Polscy siatkarze w dobrych humorach przystąpią do igrzysk olimpijskich we Francji. W Lidze Narodów, bezpośrednio poprzedzającej najważniejszą imprezę czterolecia, podopieczni Nikoli Grbicia zdobyli brązowy medal. W drodze do autokaru po jednym ze spotkań selekcjonera zaczepił kibic reprezentacji, krzycząc: „przywieźcie złoto z Paryża”. Serb nie zawahał się odpowiedzieć.

Nikola Grbić
Nikola Grbić/Foto Olimpik/NurPhoto/AFP
partner merytoryczny

Po raz drugi z rzędu kraj nad Wisłą zorganizował turniej kończący męską Ligę Narodów. Rok temu w Trójmieście nie było mocnych na reprezentację Polski, dlatego kibice w Łodzi liczyli na powtórkę z rozrywki. Oczekiwania wzrosły jeszcze bardziej po dobrej postawie w meczu z Brazylią. "Biało-Czerwoni" przegrali co prawda pierwszego seta, lecz w kolejnych trzech rywal miał już niewiele do powiedzenia. W sobotę "Orły" nie awansowały jednak do półfinału. Lepsi okazali się późniejsi triumfatorzy całej imprezy, czyli Francuzi. Na pocieszenie podopieczni Nikola Grbicia zmierzyli się o brąz ze Słoweńcami. Nasza największa "zmora" z Bartoszem Kurkiem i spółką poległa z kretesem. Wynik 3:0 dla gospodarzy zmagań mówił sam za siebie.

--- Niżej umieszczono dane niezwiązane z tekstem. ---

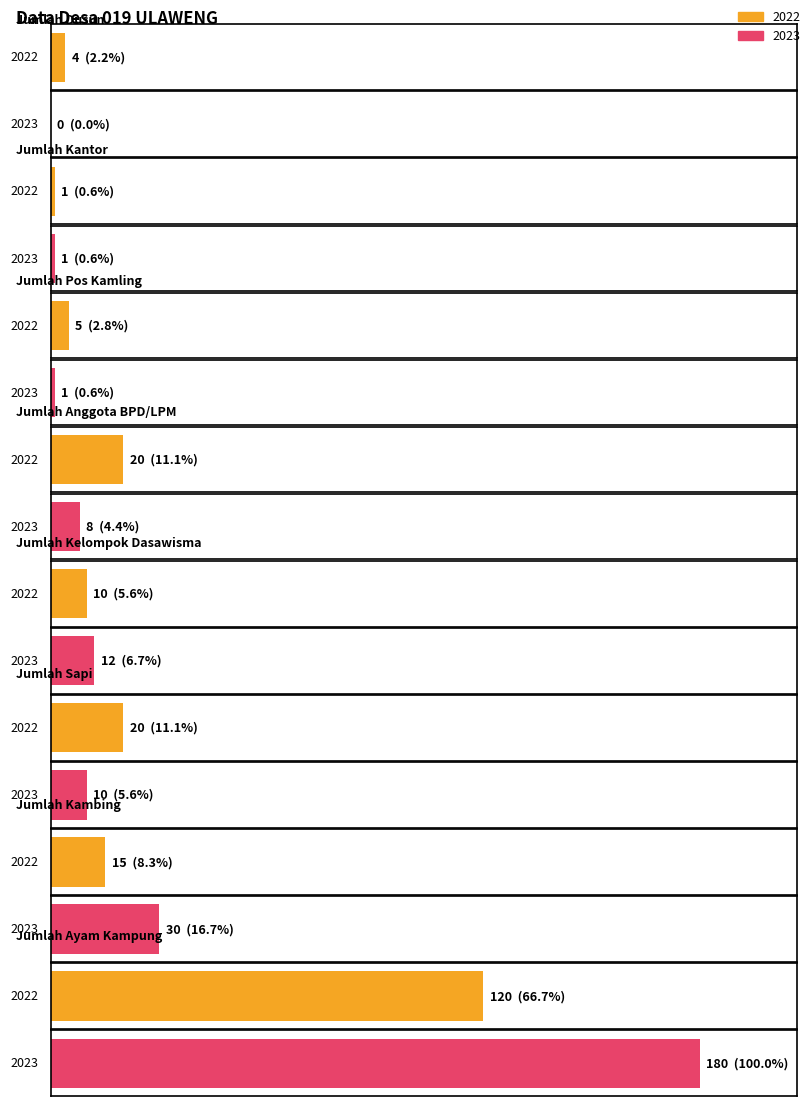

Which has a higher value, Jumlah Balai or Jumlah Kelompok Dasawisma?

Jumlah Kelompok Dasawisma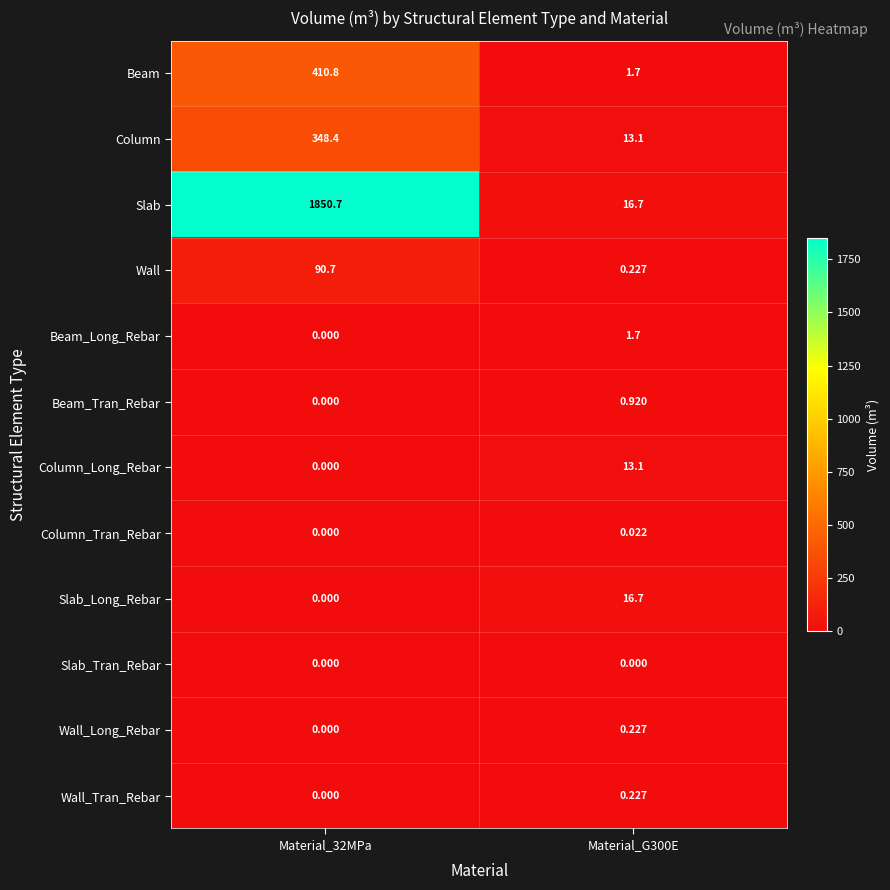

Which series changed the most between Material_32MPa and Material_G300E?

Slab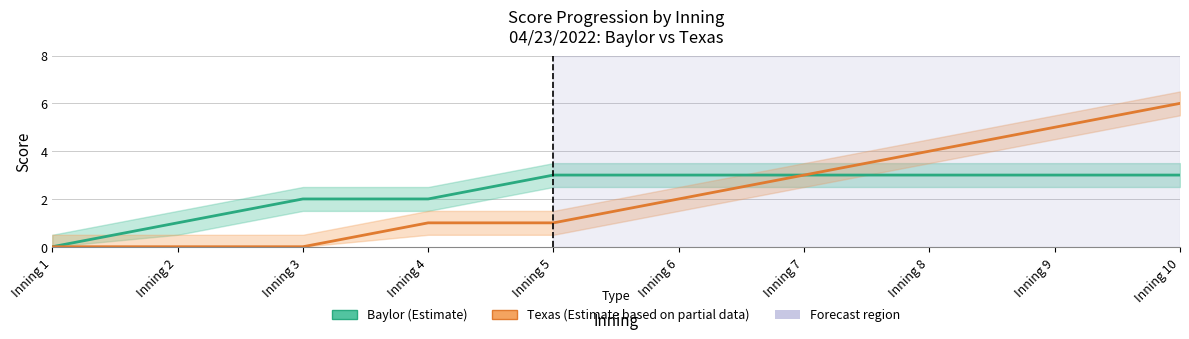

Is this an area chart (filled region under the line)?

No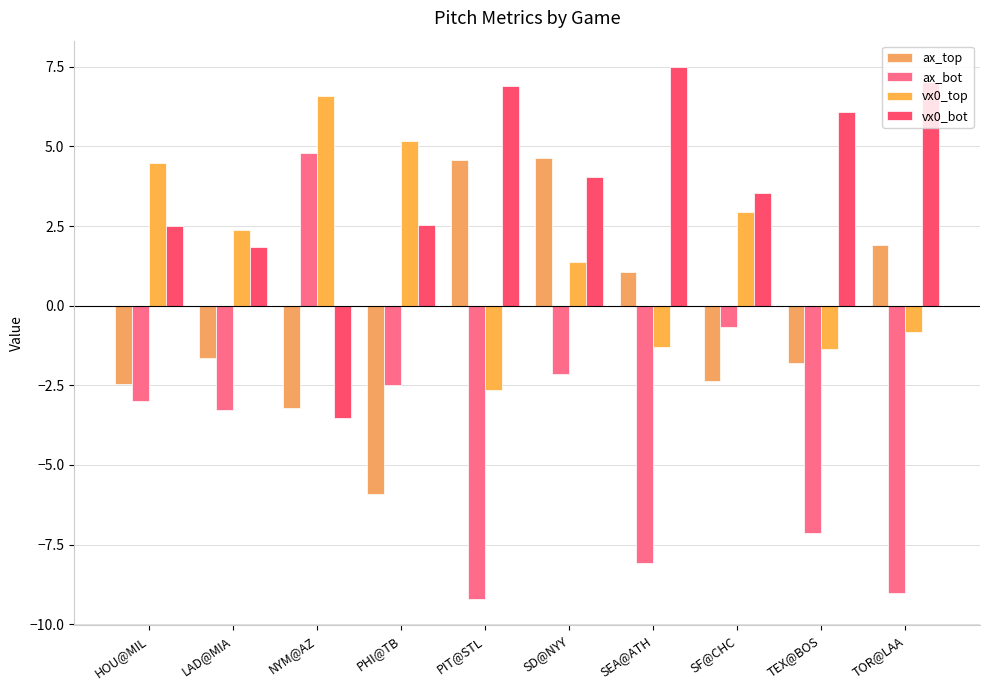

How many data points in vx0_top are less than 2?

5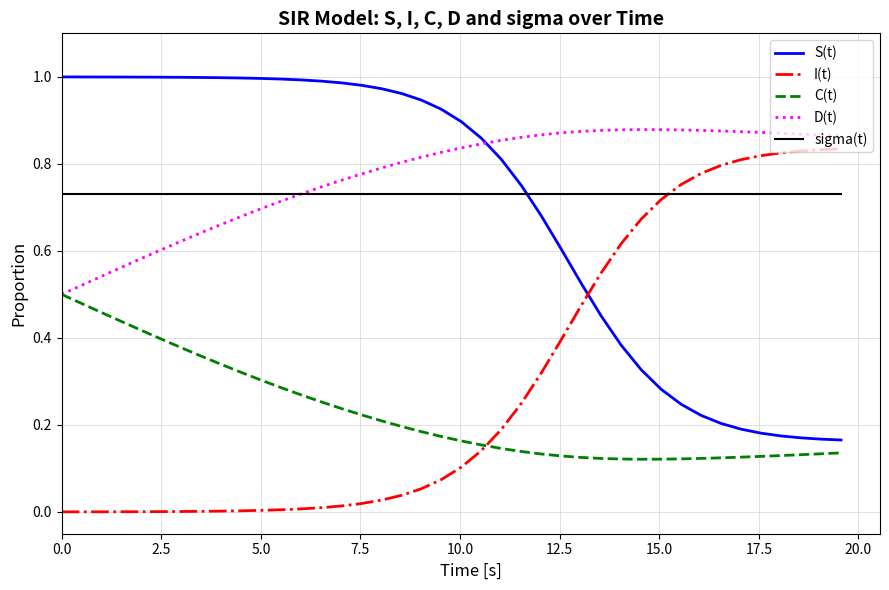

True or false: S(t) and C(t) intersect in this chart.

False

Nikola Grbić usłyszał ważne słowa w trakcie Ligi Narodów

Kolejne z rzędu podium w Lidze Narodów długo było fetowane przez polskich siatkarzy. O docenienie sukcesu do kibiców zaapelował zresztą kapitan reprezentacji. "Przestrzegam wszystkich przed tym, żeby te medale układać sobie w kategoriach, deprecjonować je. Mówić, która impreza jest ważniejsza, która mniej ważna. Mam nadzieję, że nie przyjdą już ciemne czasy polskiej siatkówki. Teraz są te złote i doceniajmy to, że te medale są seryjnie zdobywane" - oznajmił Bartosz Kurek na łamach Interia Sport.

Jego słowa nie wzięły się znikąd. Mnóstwo fanów siatkówki jest już myślami przy zbliżających się wielkimi krokami igrzyskach olimpijskich. "Biało-Czerwoni" do Paryża jadą w roli faworyta do zwycięstwa, co oznacza, że we Francji zmierzą się nie tylko z klasowymi rywalami, ale także z presją ciążącą na ich barkach. Temat zmagań nad Sekwaną w Łodzi poruszany był na każdym kroku. Fani nie odpuścili Nikoli Grbiciowi nawet, gdy ten udał się na chwilę do reprezentacyjnego autobusu po jednym ze spotkań. "Przywieźcie złoto z Paryża" - krzyknął jeden z sympatyków kadry. Serb docenił budujące słowa i nawet nie zastanawiał się nad odpowiedzią. "Tak jest" - oznajmił w równie głośnym tonie, z uśmiechem na ustach.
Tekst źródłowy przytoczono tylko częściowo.